**Exercise description:** From the motorbike travel piece below, reproduce word for word the passage that opens with the words containing "Colour returned to" and closes with "on two wheels.".

A couple of months ago, I made the mistake of absentmindedly blurting out to Chris ‘I’m tired of travelling’. The man just about dropped dead of a coronary right in front of me. Alarmed by his slightly OTT reaction, I quickly rephrased my feelings, amusingly aware that he was now hanging off every single syllable I uttered.

‘NOT tired, as in sick and tired of traveling in general, more like physically, emotionally and intellectually in need of a change. A shift and refocus in travel-style and lifestyle, if you will. A more comfortable mode of transport and a different way of travellife.

Colour returned to his face. It was then I realised he’d been holding his breath this entire time.

DAY 1, 16TH September 2012, Leaving Chris’ family home in Tutzing, Germany

Back in 2012, when Chris first suggested we ride motorbikes to Australia from Germany, I was a great many things. Anxious, exhilarated, curious, scared shitless and totally nervous. On the day we left his parent’s home, I had 5 toilet runs before 9am. Every hair on my body was standing on edge as I sat on the bike. I sweated profusely and started cursing under my breath. I wondered how on earth I was EVER going to make it to the other side of the planet on two wheels.

And then I did. And it has been the single most incredible challenge I have ever accomplished.

DAY 618, 26th May 2014, crossing the mighty Pamir Mountains, Tajikistan. At 4,655m in altitude, Pixie had to be towed to the peak.

I’ve always been a ‘throw me in the deep end’ kinda person. I don’t like half measures and baby-steps. I’ve never been indecisive or overly-cautious and, because I am an inherently optimistic and curious person, have never been held back by fear. The motorbike journey was a natural progression, for me, in a travel life which had already spanned 8 years. It was just the right time to add a new challenge, especially when we contemplated spending the first year crossing Europe, a part of the world which would have made our beloved slow pace a little tedious. Maybe even a little boring.

DAY 248, 21st May, 2013, taking the long way to Igoumenitsa, Greece

Yet after 5 years and 50,000km it is now the motorbike that presents fewer challenges, however unimaginable it seems to me now. Curiously aware of this new state of being, I actually had the inkling feeling that I could have happily given up the two-wheels upon landing in Australia.

There, I did it. I rode a motorbike from Europe to Australia….what next?

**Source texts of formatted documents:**
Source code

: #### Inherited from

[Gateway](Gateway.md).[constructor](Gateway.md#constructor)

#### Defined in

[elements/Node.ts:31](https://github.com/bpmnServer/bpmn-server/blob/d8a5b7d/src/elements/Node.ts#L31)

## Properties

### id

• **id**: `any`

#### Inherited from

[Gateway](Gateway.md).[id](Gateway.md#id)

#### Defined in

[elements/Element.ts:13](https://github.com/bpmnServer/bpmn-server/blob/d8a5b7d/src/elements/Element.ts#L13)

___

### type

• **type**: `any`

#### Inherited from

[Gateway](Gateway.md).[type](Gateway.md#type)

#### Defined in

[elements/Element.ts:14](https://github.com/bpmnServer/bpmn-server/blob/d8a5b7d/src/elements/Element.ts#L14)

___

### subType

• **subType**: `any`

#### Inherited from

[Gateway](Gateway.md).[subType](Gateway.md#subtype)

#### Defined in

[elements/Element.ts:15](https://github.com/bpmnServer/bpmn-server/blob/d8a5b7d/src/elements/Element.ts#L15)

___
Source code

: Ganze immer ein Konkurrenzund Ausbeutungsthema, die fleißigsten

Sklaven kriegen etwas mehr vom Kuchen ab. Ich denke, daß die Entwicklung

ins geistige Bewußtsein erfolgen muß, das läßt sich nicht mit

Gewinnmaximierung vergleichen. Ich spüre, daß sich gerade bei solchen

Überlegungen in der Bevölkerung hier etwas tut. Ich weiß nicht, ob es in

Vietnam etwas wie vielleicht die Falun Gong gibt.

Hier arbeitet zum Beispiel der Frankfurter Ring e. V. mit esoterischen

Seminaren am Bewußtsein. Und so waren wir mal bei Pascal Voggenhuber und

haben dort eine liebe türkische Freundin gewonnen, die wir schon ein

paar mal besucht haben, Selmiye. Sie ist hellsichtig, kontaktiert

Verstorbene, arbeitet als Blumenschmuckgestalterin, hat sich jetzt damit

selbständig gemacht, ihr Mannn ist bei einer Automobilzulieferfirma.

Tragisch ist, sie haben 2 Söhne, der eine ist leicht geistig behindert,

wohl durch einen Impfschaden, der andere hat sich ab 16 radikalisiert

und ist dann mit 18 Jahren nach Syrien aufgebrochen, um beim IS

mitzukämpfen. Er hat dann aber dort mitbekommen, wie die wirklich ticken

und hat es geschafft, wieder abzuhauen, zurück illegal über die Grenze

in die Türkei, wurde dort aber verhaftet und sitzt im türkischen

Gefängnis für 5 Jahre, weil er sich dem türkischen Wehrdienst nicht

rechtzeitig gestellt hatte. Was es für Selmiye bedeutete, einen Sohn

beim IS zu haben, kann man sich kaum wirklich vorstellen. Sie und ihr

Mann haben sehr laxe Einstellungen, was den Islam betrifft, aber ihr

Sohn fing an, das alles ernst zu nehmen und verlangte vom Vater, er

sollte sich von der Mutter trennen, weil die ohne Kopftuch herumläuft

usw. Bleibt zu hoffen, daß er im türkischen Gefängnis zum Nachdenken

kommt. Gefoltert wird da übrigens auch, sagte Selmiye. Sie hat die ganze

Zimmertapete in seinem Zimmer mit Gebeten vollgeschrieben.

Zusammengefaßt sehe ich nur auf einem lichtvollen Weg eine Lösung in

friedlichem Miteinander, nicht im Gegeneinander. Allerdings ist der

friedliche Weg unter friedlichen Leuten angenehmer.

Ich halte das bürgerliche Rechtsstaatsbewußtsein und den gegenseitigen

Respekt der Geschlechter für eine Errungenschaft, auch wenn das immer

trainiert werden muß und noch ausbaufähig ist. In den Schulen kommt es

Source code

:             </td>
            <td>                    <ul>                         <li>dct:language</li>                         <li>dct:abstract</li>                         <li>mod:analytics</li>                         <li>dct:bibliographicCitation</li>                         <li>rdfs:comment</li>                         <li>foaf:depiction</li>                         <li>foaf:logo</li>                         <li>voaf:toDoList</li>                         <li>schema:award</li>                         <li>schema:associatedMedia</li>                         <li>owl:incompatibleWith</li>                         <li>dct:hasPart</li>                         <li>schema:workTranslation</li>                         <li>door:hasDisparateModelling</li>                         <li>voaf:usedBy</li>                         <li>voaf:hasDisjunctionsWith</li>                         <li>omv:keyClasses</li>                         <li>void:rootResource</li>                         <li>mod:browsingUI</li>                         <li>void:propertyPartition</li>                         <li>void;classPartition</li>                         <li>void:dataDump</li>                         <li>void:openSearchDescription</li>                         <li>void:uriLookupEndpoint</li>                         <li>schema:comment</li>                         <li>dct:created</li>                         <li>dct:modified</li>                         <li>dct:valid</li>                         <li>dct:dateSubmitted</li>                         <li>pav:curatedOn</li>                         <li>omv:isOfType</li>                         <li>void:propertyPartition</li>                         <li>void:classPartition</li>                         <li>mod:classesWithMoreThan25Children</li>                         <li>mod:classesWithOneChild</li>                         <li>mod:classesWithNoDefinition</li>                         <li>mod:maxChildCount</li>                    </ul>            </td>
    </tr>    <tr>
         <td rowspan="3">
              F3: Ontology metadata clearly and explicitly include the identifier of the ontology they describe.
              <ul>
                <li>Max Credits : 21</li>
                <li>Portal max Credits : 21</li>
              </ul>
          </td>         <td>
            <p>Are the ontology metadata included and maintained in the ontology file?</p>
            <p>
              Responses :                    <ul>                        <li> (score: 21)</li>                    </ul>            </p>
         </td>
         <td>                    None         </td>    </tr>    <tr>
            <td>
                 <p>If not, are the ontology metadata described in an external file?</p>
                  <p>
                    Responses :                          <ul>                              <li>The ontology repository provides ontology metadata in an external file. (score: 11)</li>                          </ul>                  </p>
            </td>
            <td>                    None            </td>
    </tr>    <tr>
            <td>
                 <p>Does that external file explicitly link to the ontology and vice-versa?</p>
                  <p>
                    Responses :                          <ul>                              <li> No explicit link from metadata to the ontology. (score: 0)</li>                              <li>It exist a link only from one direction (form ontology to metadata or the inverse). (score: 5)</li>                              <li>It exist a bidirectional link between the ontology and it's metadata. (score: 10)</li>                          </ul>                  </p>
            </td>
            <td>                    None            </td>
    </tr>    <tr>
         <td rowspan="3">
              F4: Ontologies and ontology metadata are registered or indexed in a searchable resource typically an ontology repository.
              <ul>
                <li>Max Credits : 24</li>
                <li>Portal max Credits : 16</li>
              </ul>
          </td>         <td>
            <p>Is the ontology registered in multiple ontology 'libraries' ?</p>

**Output of the task:**
Colour returned to his face. It was then I realised he’d been holding his breath this entire time.

DAY 1, 16TH September 2012, Leaving Chris’ family home in Tutzing, Germany

Back in 2012, when Chris first suggested we ride motorbikes to Australia from Germany, I was a great many things. Anxious, exhilarated, curious, scared shitless and totally nervous. On the day we left his parent’s home, I had 5 toilet runs before 9am. Every hair on my body was standing on edge as I sat on the bike. I sweated profusely and started cursing under my breath. I wondered how on earth I was EVER going to make it to the other side of the planet on two wheels.